**Your task**.
Would you print the listing that follows exactly, but without its pictures?

**Data section**.
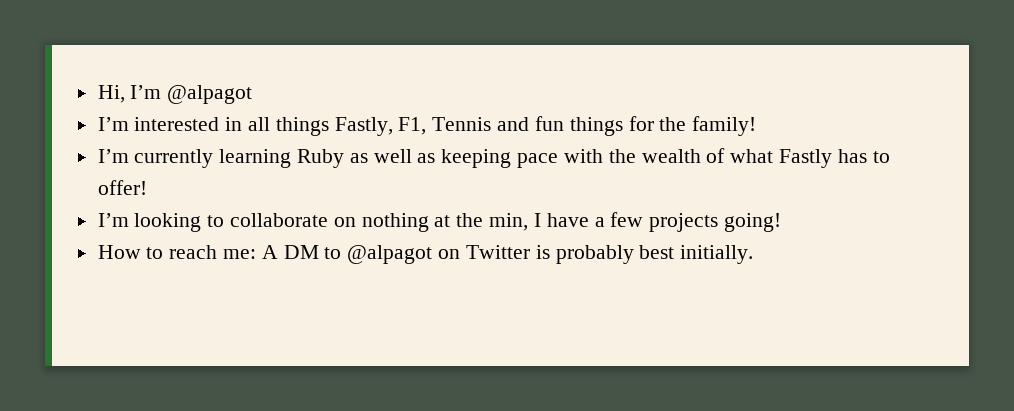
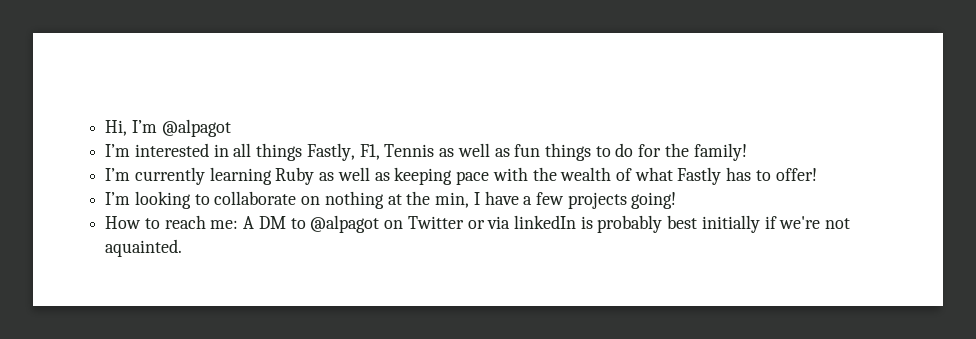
[497,116,623,136] and fun things -> [439,143,634,161] as well as fun things to do
[535,245,754,264] is probably best initially. -> [467,215,851,233] [105,239,183,257] or via linkedIn is probably best initially if we're not aquainted.

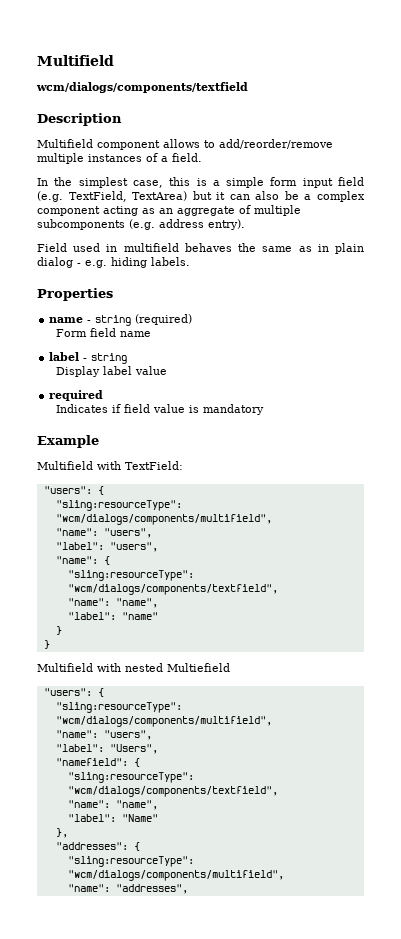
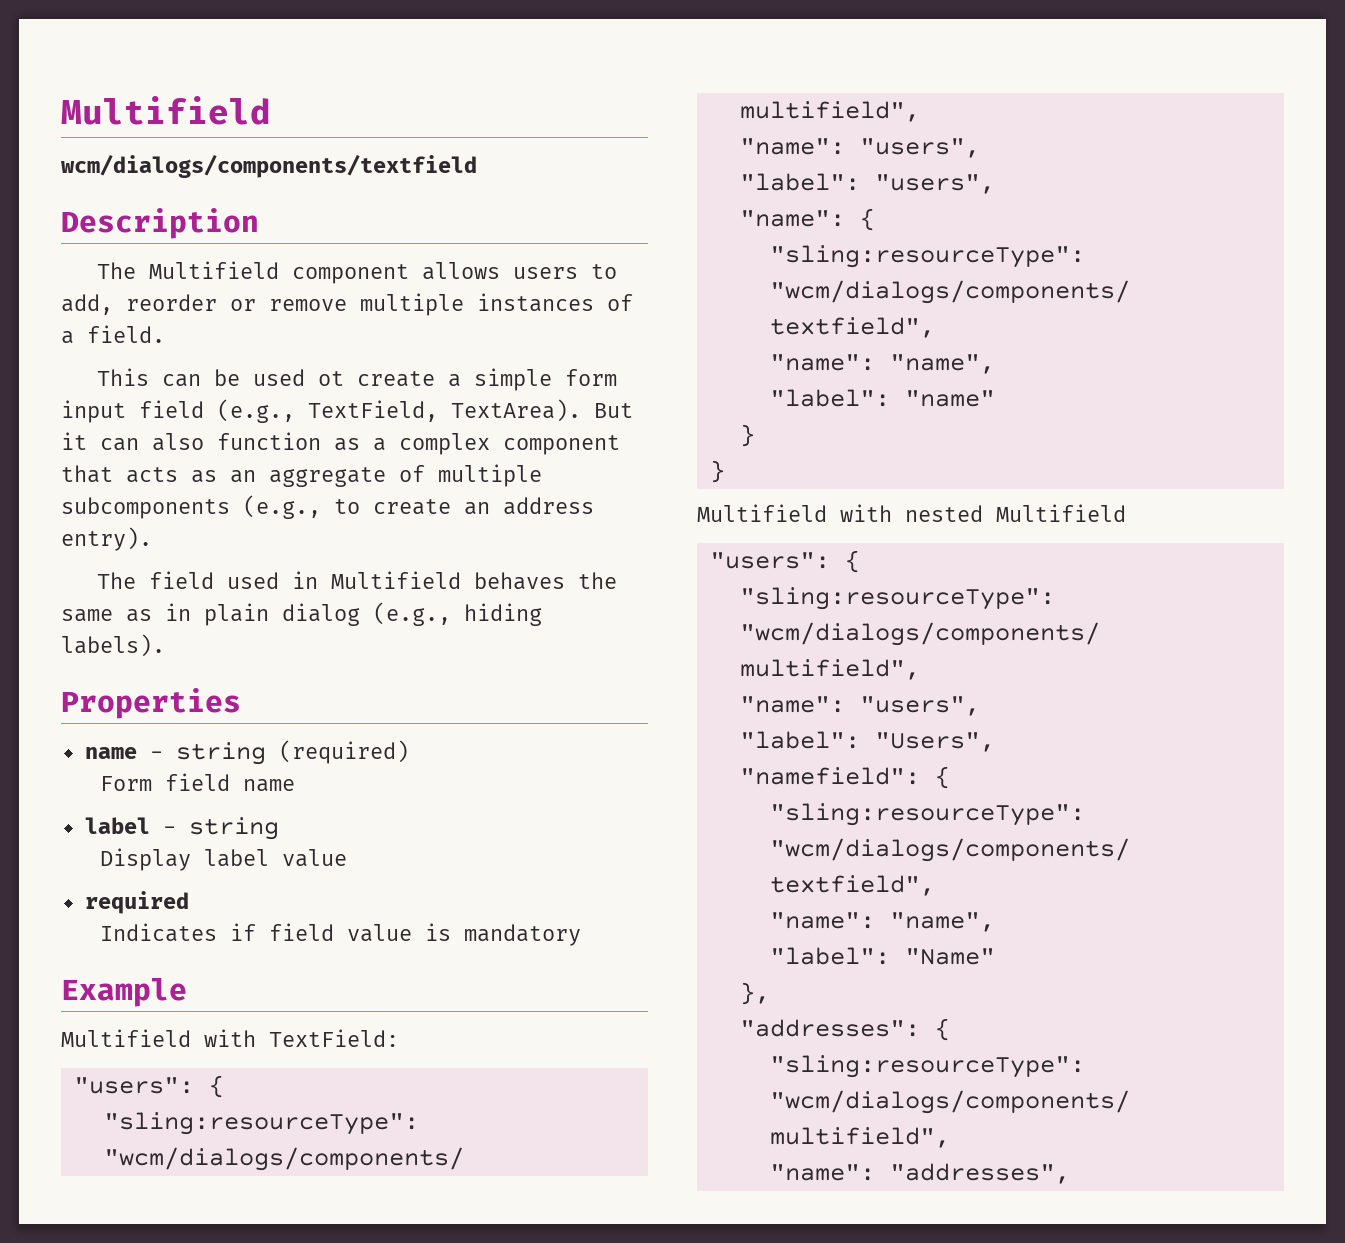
(122, 119) none -> [97,262,137,279] The
[204,139,333,149] to add/reorder/remove -> [513,264,618,279] [61,294,347,315] users to add, reorder or remove
[37,177,207,188] In the simplest case, this is -> [97,368,436,387] This can be used ot create
[37,191,212,202] (e.g. TextField, TextArea) but -> [217,399,633,423] (e.g., TextField, TextArea). But
[284,191,299,200] be -> [217,432,360,451] function as
[103,206,138,216] acting -> [61,465,178,483] that acts
[129,219,155,230] (e.g. -> [243,495,490,519] (e.g., to create an
[37,243,67,252] Field -> [97,571,215,589] The field
[123,243,179,252] multifield -> [331,571,462,589] Multifield
[77,257,190,268] - e.g. hiding labels. -> [373,602,542,626] [61,634,165,657] (e.g., hiding labels).
[167,663,230,672] Multiefield -> [996,504,1126,522] Multifield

**Answer area**.
[497,116,623,136] and fun things -> [439,143,634,161] as well as fun things to do
[535,245,754,264] is probably best initially. -> [467,215,851,233] [105,239,183,257] or via linkedIn is probably best initially if we're not aquainted.

(122, 119) none -> [97,262,137,279] The
[204,139,333,149] to add/reorder/remove -> [513,264,618,279] [61,294,347,315] users to add, reorder or remove
[37,177,207,188] In the simplest case, this is -> [97,368,436,387] This can be used ot create
[37,191,212,202] (e.g. TextField, TextArea) but -> [217,399,633,423] (e.g., TextField, TextArea). But
[284,191,299,200] be -> [217,432,360,451] function as
[103,206,138,216] acting -> [61,465,178,483] that acts
[129,219,155,230] (e.g. -> [243,495,490,519] (e.g., to create an
[37,243,67,252] Field -> [97,571,215,589] The field
[123,243,179,252] multifield -> [331,571,462,589] Multifield
[77,257,190,268] - e.g. hiding labels. -> [373,602,542,626] [61,634,165,657] (e.g., hiding labels).
[167,663,230,672] Multiefield -> [996,504,1126,522] Multifield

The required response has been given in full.